Infrastructure placement also affects TTS latency. Locating the TTS service in the same data center or cloud region as other pipeline components minimizes network transit time. Some platforms run TTS on edge servers closer to callers for further latency reduction. Dedicated GPU instances provide more consistent inference times than shared compute, reducing latency variance that can make some responses feel noticeably slower than others.

Pronunciation and Specialized Content

TTS systems occasionally mispronounce proper names, technical terms, abbreviations, and numbers. Voice agent platforms address this through pronunciation dictionaries that define the correct pronunciation for specific words. When the agent needs to say a company name, product name, or technical term, the pronunciation dictionary ensures it sounds correct.

SSML (Speech Synthesis Markup Language) provides fine-grained control over speech output. It allows specifying pronunciation, emphasis, pauses, speaking rate, and pitch for specific parts of the text. For voice agents, SSML is useful for spelling out account numbers, emphasizing important information, and inserting natural pauses at appropriate points in the response.
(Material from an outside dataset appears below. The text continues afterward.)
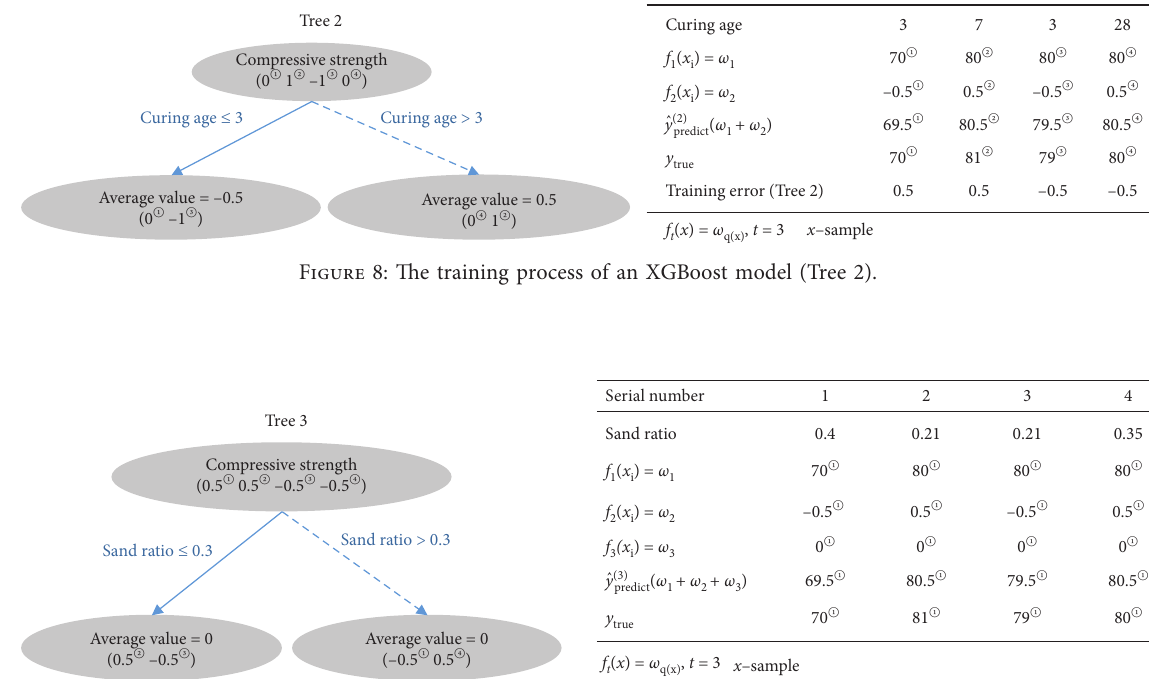
Figure 9: The training process of an XGBoost model (Tree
Number handling requires special attention. Phone numbers, dates, currency amounts, and addresses need to be spoken in natural formats rather than read digit by digit. ",234.56" should be spoken as "one thousand two hundred thirty four dollars and fifty six cents," not "dollar sign one comma two three four period five six." Good TTS systems handle these conversions automatically, but edge cases often require explicit formatting in the agent response generation.

Leading TTS Providers

ElevenLabs has established itself as a leader in TTS quality, offering voices with exceptional naturalness and emotional range. Their voice cloning capabilities are among the best in the industry, requiring relatively short audio samples to produce high-quality custom voices. Their Turbo model offers low latency suitable for real-time conversation. Pricing is higher than some competitors but reflects the premium voice quality.

PlayHT offers a balance of quality and affordability, with a large voice library and good streaming performance. Their API is straightforward to integrate and they support SSML for fine-grained pronunciation control. They have been improving their latency metrics and now offer competitive TTFB for voice agent applications.

Cartesia focuses specifically on ultra-low-latency TTS for real-time applications. Their Sonic model is designed from the ground up for conversational AI, with TTFB consistently under 100 milliseconds. Voice quality is strong, and their streaming architecture is optimized for the word-by-word delivery that voice agent pipelines require.

LMNT (pronounced "element") offers high-quality voices with a focus on conversational naturalness. Their voices handle the informal, back-and-forth style of phone conversations well, avoiding the overly polished quality that some TTS voices have when trained primarily on audiobook or narration data.